(Extracted data)

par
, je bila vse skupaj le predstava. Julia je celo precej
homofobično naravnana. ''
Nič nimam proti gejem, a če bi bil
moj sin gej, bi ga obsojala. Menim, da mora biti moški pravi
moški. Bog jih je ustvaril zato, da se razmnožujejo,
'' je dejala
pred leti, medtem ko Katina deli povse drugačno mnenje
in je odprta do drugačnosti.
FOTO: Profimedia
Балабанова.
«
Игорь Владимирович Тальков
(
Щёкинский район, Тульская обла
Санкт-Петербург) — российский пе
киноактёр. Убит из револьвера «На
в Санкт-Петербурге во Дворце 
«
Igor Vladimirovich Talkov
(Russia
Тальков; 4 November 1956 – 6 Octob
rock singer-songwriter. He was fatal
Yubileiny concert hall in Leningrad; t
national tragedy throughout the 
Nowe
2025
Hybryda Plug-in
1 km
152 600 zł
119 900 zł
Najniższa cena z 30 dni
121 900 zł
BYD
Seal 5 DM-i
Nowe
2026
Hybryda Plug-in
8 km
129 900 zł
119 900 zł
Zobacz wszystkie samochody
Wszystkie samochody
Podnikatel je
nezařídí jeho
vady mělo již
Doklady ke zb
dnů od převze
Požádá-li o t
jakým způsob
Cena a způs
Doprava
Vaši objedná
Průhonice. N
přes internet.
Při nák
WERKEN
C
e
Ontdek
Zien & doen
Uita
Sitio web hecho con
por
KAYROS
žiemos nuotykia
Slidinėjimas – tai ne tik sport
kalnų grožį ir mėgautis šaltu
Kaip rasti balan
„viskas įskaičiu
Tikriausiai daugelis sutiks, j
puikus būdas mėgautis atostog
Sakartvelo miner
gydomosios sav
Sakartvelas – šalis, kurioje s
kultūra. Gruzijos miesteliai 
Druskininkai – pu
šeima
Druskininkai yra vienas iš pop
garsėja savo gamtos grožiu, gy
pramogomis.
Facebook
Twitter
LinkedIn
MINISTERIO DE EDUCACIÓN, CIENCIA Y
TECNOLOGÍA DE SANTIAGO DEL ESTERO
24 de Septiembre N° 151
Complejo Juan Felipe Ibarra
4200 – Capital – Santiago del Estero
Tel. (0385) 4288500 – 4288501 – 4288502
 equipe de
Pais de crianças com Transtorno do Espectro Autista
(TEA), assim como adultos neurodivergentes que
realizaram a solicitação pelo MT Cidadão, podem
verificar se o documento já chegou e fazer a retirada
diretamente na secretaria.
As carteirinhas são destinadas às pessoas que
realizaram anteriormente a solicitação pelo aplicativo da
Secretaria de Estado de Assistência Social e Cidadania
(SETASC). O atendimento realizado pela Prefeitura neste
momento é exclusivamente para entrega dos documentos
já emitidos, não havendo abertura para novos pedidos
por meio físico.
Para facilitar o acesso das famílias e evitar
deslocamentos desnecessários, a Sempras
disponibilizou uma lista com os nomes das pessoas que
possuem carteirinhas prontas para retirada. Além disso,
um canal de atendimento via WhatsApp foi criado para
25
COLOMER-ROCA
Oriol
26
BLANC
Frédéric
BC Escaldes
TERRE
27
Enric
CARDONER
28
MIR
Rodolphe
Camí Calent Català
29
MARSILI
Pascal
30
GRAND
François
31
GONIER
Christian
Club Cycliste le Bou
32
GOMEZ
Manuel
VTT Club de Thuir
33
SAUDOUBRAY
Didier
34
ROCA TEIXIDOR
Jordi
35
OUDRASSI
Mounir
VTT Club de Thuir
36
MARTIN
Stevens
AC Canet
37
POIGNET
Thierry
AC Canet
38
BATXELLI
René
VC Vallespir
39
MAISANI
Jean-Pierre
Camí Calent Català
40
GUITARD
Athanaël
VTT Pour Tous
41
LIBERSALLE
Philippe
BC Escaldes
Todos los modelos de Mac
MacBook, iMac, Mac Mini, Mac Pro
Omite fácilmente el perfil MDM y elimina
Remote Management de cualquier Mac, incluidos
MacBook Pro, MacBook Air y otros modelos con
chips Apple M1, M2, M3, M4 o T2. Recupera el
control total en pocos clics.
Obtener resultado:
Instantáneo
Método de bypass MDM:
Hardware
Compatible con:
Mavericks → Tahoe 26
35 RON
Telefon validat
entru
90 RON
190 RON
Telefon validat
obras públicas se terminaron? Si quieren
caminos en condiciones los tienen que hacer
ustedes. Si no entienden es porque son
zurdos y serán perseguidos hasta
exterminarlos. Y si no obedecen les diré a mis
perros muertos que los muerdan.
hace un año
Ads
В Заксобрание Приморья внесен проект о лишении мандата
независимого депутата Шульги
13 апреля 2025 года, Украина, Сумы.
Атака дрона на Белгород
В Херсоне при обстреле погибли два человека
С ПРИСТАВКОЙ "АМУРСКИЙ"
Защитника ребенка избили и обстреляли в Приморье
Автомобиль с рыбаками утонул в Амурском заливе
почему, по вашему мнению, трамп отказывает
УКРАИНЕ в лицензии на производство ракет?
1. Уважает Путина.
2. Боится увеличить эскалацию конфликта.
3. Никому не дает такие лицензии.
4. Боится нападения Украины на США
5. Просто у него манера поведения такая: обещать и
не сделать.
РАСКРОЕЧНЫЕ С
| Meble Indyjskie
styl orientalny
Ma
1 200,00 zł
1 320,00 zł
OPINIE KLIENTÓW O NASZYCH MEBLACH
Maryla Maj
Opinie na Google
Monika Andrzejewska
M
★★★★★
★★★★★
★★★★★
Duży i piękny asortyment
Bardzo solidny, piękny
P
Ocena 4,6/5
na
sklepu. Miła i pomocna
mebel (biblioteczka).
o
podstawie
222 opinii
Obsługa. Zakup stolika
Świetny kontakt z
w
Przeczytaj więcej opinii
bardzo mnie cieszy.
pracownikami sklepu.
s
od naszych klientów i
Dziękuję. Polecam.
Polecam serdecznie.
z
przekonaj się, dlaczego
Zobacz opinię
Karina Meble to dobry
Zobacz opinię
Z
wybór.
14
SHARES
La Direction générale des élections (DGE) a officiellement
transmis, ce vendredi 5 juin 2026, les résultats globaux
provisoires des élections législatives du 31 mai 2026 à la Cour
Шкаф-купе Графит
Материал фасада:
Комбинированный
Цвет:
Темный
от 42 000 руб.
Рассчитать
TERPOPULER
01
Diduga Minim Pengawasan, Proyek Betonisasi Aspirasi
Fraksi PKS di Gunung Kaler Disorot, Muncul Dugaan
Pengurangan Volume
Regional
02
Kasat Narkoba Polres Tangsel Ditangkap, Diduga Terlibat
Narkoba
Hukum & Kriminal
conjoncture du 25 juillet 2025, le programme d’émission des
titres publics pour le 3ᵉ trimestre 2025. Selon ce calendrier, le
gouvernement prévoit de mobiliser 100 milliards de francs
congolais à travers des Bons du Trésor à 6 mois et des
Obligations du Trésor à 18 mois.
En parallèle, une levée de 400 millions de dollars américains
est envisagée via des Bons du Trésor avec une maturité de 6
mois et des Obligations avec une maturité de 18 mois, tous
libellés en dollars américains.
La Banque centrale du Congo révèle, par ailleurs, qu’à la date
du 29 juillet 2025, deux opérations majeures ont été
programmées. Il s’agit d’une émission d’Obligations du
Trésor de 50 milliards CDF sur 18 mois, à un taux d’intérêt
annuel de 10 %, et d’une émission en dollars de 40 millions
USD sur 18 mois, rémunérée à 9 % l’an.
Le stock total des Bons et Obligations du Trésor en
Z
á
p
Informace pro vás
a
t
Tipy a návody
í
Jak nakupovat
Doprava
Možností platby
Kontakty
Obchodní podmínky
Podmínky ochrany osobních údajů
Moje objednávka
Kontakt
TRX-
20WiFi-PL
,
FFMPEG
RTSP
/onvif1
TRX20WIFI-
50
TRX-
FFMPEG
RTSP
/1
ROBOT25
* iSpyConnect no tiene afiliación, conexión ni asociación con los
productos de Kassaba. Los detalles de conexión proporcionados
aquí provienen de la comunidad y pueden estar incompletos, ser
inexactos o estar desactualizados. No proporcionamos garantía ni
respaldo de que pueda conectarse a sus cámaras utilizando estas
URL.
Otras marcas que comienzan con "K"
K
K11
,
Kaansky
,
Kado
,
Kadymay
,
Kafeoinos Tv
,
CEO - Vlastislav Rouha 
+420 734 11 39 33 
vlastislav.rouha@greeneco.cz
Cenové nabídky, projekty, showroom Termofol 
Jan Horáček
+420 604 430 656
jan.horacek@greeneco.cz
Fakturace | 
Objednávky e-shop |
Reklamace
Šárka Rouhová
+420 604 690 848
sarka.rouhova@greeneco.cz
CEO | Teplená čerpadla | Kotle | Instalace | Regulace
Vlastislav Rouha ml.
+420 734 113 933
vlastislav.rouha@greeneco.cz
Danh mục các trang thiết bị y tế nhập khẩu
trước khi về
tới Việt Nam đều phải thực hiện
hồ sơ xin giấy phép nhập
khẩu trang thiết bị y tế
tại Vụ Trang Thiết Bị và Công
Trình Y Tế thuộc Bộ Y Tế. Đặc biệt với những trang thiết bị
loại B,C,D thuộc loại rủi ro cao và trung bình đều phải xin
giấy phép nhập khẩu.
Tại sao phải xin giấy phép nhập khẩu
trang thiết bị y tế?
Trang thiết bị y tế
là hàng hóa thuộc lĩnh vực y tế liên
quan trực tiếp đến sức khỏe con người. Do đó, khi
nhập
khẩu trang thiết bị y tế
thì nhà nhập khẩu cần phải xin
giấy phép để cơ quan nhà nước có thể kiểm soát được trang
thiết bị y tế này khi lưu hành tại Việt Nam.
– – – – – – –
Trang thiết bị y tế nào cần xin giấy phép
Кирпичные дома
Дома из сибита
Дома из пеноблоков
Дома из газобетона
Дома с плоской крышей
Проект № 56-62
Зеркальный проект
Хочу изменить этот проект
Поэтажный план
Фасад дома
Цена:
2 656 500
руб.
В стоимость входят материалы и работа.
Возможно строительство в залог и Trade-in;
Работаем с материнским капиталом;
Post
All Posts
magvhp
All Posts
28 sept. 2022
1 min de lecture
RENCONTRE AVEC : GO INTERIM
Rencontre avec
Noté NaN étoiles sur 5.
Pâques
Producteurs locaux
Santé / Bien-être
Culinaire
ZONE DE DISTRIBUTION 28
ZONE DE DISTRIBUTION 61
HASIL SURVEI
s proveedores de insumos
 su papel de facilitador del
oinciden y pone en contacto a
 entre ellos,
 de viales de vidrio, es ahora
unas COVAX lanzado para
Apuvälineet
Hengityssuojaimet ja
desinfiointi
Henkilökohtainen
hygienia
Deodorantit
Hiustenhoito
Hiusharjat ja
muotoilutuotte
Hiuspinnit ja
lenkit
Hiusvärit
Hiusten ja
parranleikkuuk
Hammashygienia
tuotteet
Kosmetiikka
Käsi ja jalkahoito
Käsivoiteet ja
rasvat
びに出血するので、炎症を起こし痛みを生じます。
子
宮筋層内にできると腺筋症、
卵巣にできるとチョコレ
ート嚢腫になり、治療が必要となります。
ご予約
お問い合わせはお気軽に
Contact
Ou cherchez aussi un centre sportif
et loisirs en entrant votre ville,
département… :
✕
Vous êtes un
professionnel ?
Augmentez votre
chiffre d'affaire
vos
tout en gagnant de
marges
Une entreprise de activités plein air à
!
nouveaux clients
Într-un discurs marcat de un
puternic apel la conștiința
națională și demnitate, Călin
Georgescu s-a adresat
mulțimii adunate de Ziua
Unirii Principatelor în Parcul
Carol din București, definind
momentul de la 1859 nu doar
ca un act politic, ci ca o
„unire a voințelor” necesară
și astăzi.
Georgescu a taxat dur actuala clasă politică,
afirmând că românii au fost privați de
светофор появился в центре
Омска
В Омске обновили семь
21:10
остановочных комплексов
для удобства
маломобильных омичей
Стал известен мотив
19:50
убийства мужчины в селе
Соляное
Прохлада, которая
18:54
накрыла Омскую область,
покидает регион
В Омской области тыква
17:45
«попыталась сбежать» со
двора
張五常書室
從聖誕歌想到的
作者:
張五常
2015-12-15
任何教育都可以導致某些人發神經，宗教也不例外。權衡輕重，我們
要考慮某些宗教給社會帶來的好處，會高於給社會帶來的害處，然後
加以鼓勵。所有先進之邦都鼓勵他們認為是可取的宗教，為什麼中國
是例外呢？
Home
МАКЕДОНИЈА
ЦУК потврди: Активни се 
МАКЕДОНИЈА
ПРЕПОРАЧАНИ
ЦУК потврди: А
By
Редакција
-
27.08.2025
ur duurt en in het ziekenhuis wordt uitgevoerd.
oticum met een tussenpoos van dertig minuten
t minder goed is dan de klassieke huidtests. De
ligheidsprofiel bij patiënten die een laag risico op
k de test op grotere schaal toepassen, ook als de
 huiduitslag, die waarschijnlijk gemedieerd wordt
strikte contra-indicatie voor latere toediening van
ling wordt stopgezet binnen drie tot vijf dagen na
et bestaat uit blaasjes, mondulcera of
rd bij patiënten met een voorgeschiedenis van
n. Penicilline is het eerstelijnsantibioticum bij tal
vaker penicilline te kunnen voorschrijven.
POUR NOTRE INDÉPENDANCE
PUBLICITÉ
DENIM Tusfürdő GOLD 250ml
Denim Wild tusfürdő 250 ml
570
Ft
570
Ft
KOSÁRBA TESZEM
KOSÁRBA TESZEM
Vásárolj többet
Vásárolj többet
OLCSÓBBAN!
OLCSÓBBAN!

(End Extracted data)

Make a numbered list of the lines from the start of the material through the line that contains "Tikriausiai daugelis sutiks, j", leaving out any blank lines.

Response:
1. par
2. , je bila vse skupaj le predstava. Julia je celo precej
3. homofobično naravnana. ''
4. Nič nimam proti gejem, a če bi bil
5. moj sin gej, bi ga obsojala. Menim, da mora biti moški pravi
6. moški. Bog jih je ustvaril zato, da se razmnožujejo,
7. '' je dejala
8. pred leti, medtem ko Katina deli povse drugačno mnenje
9. in je odprta do drugačnosti.
10. FOTO: Profimedia
11. Балабанова.
12. «
13. Игорь Владимирович Тальков
14. (
15. Щёкинский район, Тульская обла
16. Санкт-Петербург) — российский пе
17. киноактёр. Убит из револьвера «На
18. в Санкт-Петербурге во Дворце 
19. «
20. Igor Vladimirovich Talkov
21. (Russia
22. Тальков; 4 November 1956 – 6 Octob
23. rock singer-songwriter. He was fatal
24. Yubileiny concert hall in Leningrad; t
25. national tragedy throughout the 
26. Nowe
27. 2025
28. Hybryda Plug-in
29. 1 km
30. 152 600 zł
31. 119 900 zł
32. Najniższa cena z 30 dni
33. 121 900 zł
34. BYD
35. Seal 5 DM-i
36. Nowe
37. 2026
38. Hybryda Plug-in
39. 8 km
40. 129 900 zł
41. 119 900 zł
42. Zobacz wszystkie samochody
43. Wszystkie samochody
44. Podnikatel je
45. nezařídí jeho
46. vady mělo již
47. Doklady ke zb
48. dnů od převze
49. Požádá-li o t
50. jakým způsob
51. Cena a způs
52. Doprava
53. Vaši objedná
54. Průhonice. N
55. přes internet.
56. Při nák
57. WERKEN
58. C
59. e
60. Ontdek
61. Zien & doen
62. Uita
63. Sitio web hecho con
64. por
65. KAYROS
66. žiemos nuotykia
67. Slidinėjimas – tai ne tik sport
68. kalnų grožį ir mėgautis šaltu
69. Kaip rasti balan
70. „viskas įskaičiu
71. Tikriausiai daugelis sutiks, j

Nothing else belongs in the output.